Tuesday, July 5, 2011

A Six Month Interns Interphase

So, here we are between phases, just back from our Spanish course in Nicaragua, really hoping to have to try out our new language “skills”.


It’s all quiet here on base, quite nice really, good to get away from all the noise of the towns that we’ve visited. But at the same time I personally can’t wait for all the new volunteers to arrive so that we can get stuck in to some surveys, get our wellies muddy! However, there are still some tasks to perform, a lot of them hum drum but a few of them a bit more interesting, take for example nest check:


Every morning we go out to check out the status of all the turtle nests on the beach, to see if they’ve been washed by the sea, predated, poached or just simply to note that they are fine. This late into the nesting season we also check to see if the nests have hatched. Normally this happens overnight, it’s safer for the hatchlings and cooler, but sometimes it will rain heavily and therefore the sand temperature will drop sufficiently for the little new-borns to assume it is night time and to venture out to make their way to the waves.

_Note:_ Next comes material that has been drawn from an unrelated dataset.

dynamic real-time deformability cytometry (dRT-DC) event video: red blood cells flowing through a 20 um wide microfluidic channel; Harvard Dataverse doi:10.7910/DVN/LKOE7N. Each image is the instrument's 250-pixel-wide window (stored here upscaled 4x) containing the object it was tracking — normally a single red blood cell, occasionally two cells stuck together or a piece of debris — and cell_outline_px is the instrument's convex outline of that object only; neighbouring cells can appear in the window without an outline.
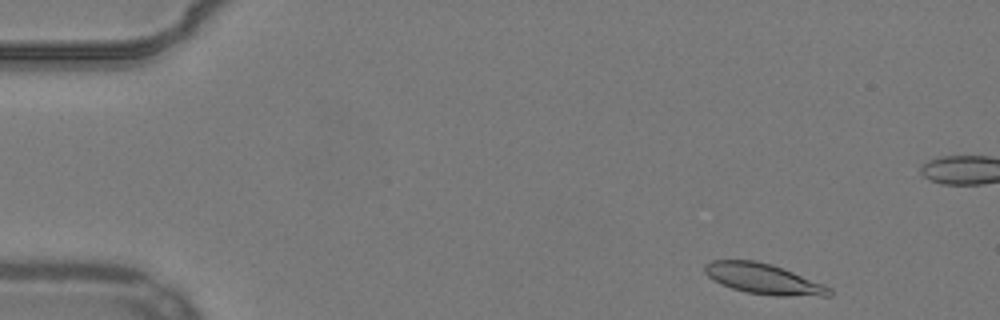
{"species": "common noctule bat (a hibernating species)", "species_latin": "Nyctalus noctula", "temperature_condition": "warm", "stored_images_in_passage": 13, "camera_frame_rate_fps": 3000, "um_per_image_px": 0.085, "animal": {"sex": "male", "body_mass_g": 19.2, "forearm_length_mm": 51.8}, "frame": {"image": 1, "passage_image": 3, "time_ms": 0.667, "image_size_px": [1000, 320], "cell_outline_px": [[832, 296], [776, 296], [748, 292], [732, 288], [720, 284], [712, 280], [704, 272], [704, 264], [712, 260], [756, 260], [772, 264], [784, 268], [824, 284], [832, 288]], "centroid_in_image_um": [64.91, 23.7], "position_along_channel_um": 20.1, "area_um2": 22.37}}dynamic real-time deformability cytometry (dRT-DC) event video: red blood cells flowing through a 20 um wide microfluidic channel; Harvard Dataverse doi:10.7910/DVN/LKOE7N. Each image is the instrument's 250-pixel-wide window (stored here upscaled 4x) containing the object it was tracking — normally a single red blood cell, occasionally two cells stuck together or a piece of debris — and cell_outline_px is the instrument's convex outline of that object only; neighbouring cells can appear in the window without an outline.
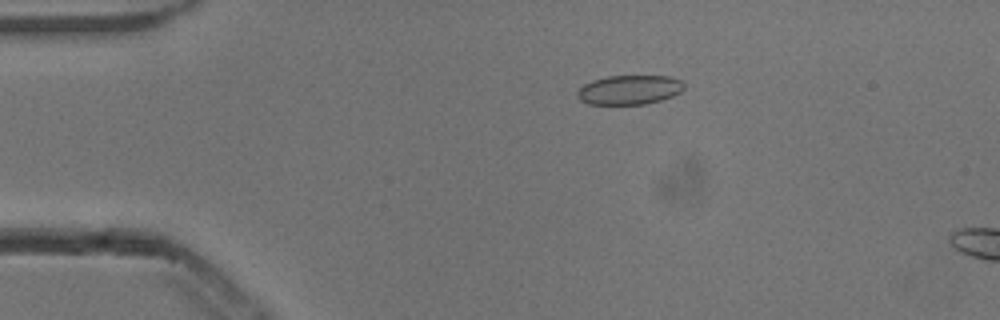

It was wonderful! We saw tracks and just glanced down them, it wasn’t even one of our marked nests so we had no information to record from it, and there were tiny little newly hatched leatherbacks at the end of the tracks. To have seen the fully grown adult version of these rendered them unbelievable. Their movements are comical, much like the movements of any babies, and their size makes even a little footprint an unsurpassable obstacle. We named them and watched as our little amigos made their way down the beach, my one won the race to the waves and then we laughed as they got tossed back up the beach by the force of the washing waves.


It is gratifying to know that we’re helping these beautiful creatures survive.